Pelsmin, the US price for sugar has been double the world price for sugar for over 40 years. It's inconceivable that the entire world has been waiting for the US to relax its complicated set of subsidies (the loan program is intended to be defaulted, as a price floor) in order to jack up prices-- and even if they did double world prices somehow (which are the same across the world, except in the US), it would still be as cheap as the current US price.
The lobbyist's arguments are ridiculously unconvincing. It's a pure cash grab on the part of US sugar (and US corn, since high sugar prices encourage more corn syrup) from the US taxpayer.
I thought US sugar prices were higher than the rest of the world due to strict quotas? That's why we use so much High Fructose Corn Syrup (which is more expansive than sugar anywhere else) and everyone else just uses sugar.

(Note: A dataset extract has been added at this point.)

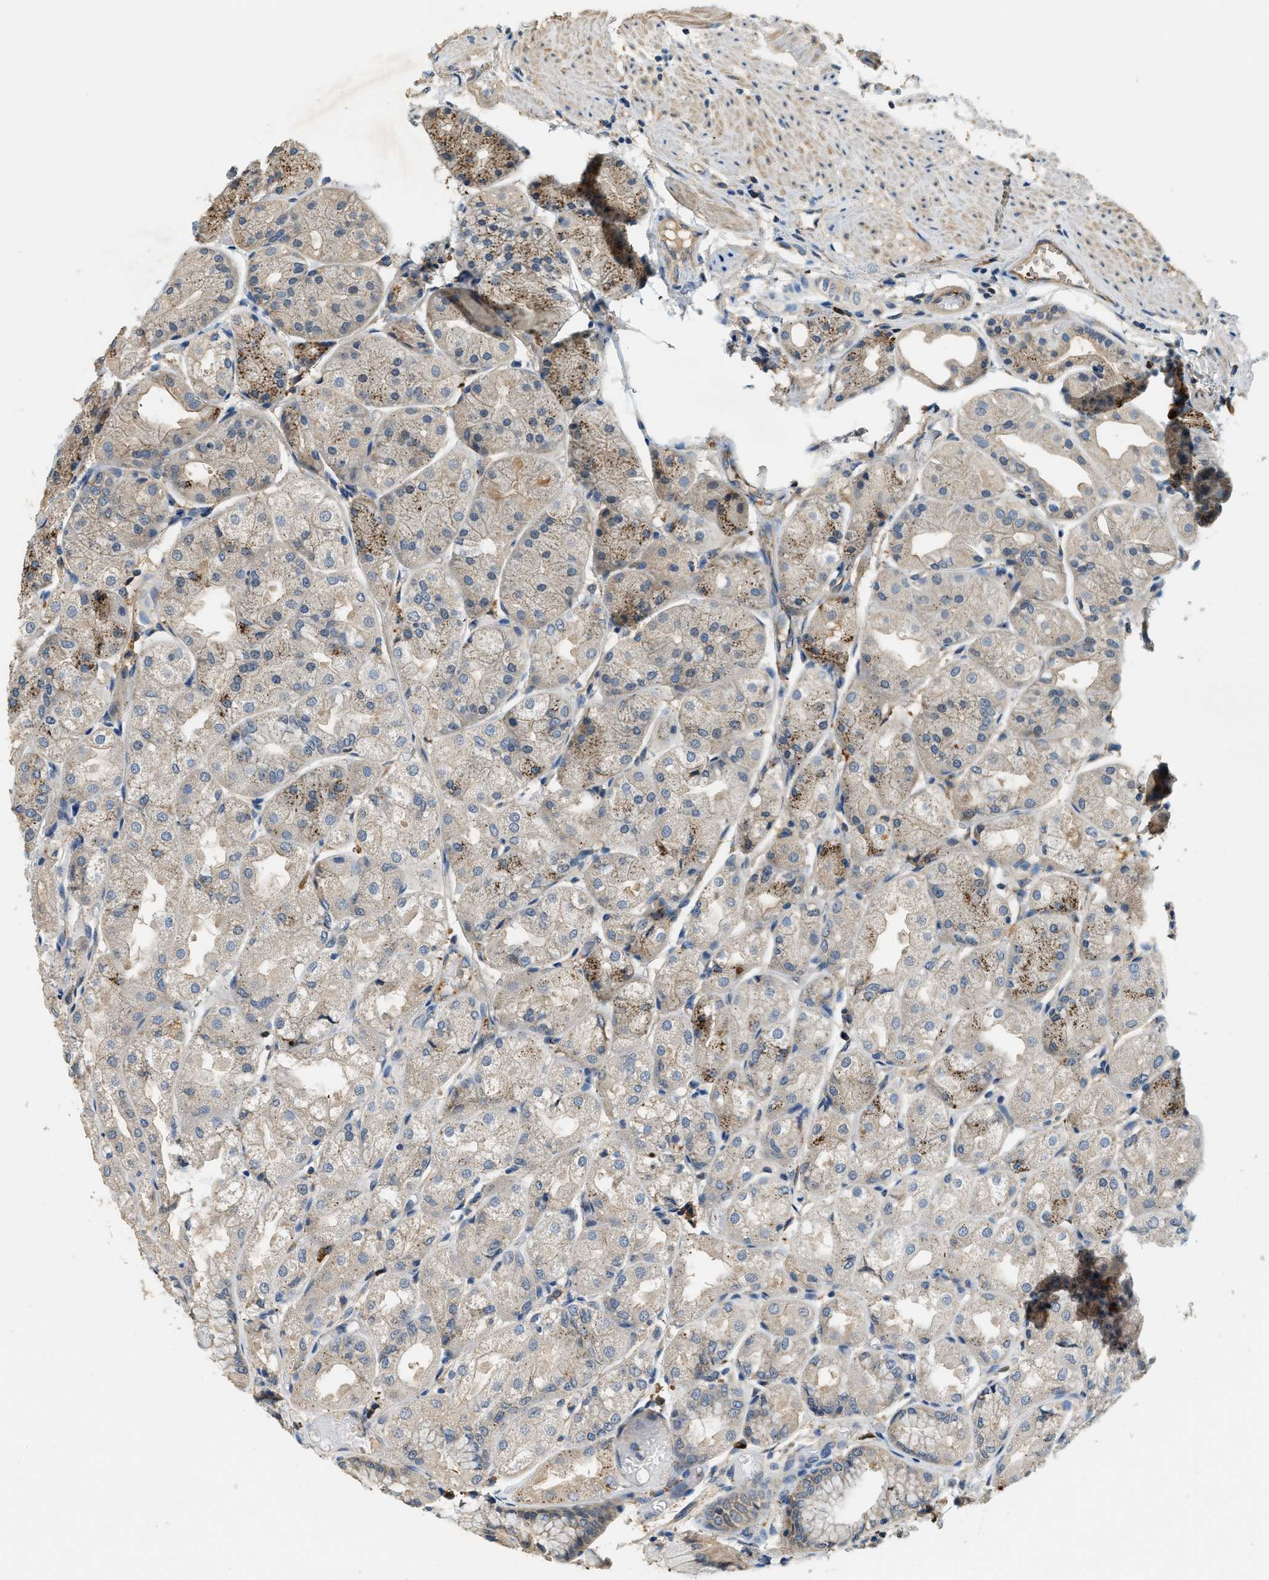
{"staining": {"intensity": "moderate", "quantity": "<25%", "location": "cytoplasmic/membranous"}, "tissue": "stomach", "cell_type": "Glandular cells", "image_type": "normal", "snomed": [{"axis": "morphology", "description": "Normal tissue, NOS"}, {"axis": "topography", "description": "Stomach, upper"}], "caption": "DAB (3,3'-diaminobenzidine) immunohistochemical staining of normal stomach reveals moderate cytoplasmic/membranous protein staining in approximately <25% of glandular cells. (IHC, brightfield microscopy, high magnification).", "gene": "CFLAR", "patient": {"sex": "male", "age": 72}}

John Thacker -- A good argument. I think the best part of it is that even if the US allowed the American sugar industry to fold due to dumping by the foreign suppliers, the worst they could do is jack prices back up to world market rates.
AD -- I agree, except for the practical consideration of stopping and then re-starting an entire industry. I certainly don't object to cheap foreign suppliers helping us out, as long as it's not dumping to destroy an industry we need.
I was told that sugar price supports were needed because the US agreed to buy a quota sugar from the Dominican Republic in a free trade agreement. Of course, it is the other way around the protectionist US had to purchase had to buy because of the price supports.
Pelsmin's lobbyist friend's argument supposes that all exporters will act as one. They are not monolithic, but competitors. If one raises prices, the others will swoop in and take their share.
The unseen destruction of the US's candy companies and diabetes from corn syrup adds to the cost of the subsidy.